Page images with their extracted text:
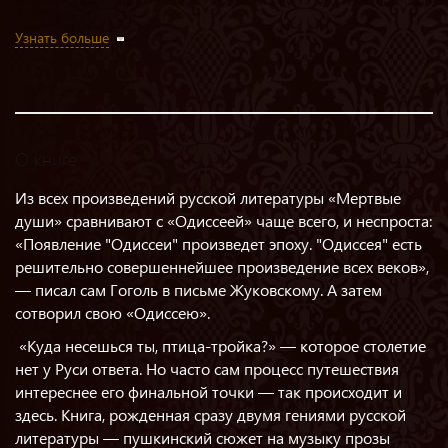
Узнать больше
О книге
Из всех произведений русской литературы «Мертвые
души» сравнивают с «Одиссеей» чаще всего, и неспроста:
«Появление "Одиссеи" произведет эпоху. "Одиссея" есть
решительно совершеннейшее произведение всех веков»,
— писал сам Гоголь в письме Жуковскому. А затем
сотворил свою «Одиссею».
«Куда несешься ты, птица-тройка?» — которое столетие
нет у Руси ответа. Но часто сам процесс путешествия
интереснее его финальной точки — так происходит и
здесь. Книга, рожденная сразу двумя гениями русской
литературы — пушкинский сюжет на музыку прозы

What is being asked
Write out every line of text from the listing as a numbered list, skipping blank lines and leaving out the pictures.

Output for this exercise
1. Узнать больше
2. О книге
3. Из всех произведений русской литературы «Мертвые
4. души» сравнивают с «Одиссеей» чаще всего, и неспроста:
5. «Появление "Одиссеи" произведет эпоху. "Одиссея" есть
6. решительно совершеннейшее произведение всех веков»,
7. — писал сам Гоголь в письме Жуковскому. А затем
8. сотворил свою «Одиссею».
9. «Куда несешься ты, птица-тройка?» — которое столетие
10. нет у Руси ответа. Но часто сам процесс путешествия
11. интереснее его финальной точки — так происходит и
12. здесь. Книга, рожденная сразу двумя гениями русской
13. литературы — пушкинский сюжет на музыку прозы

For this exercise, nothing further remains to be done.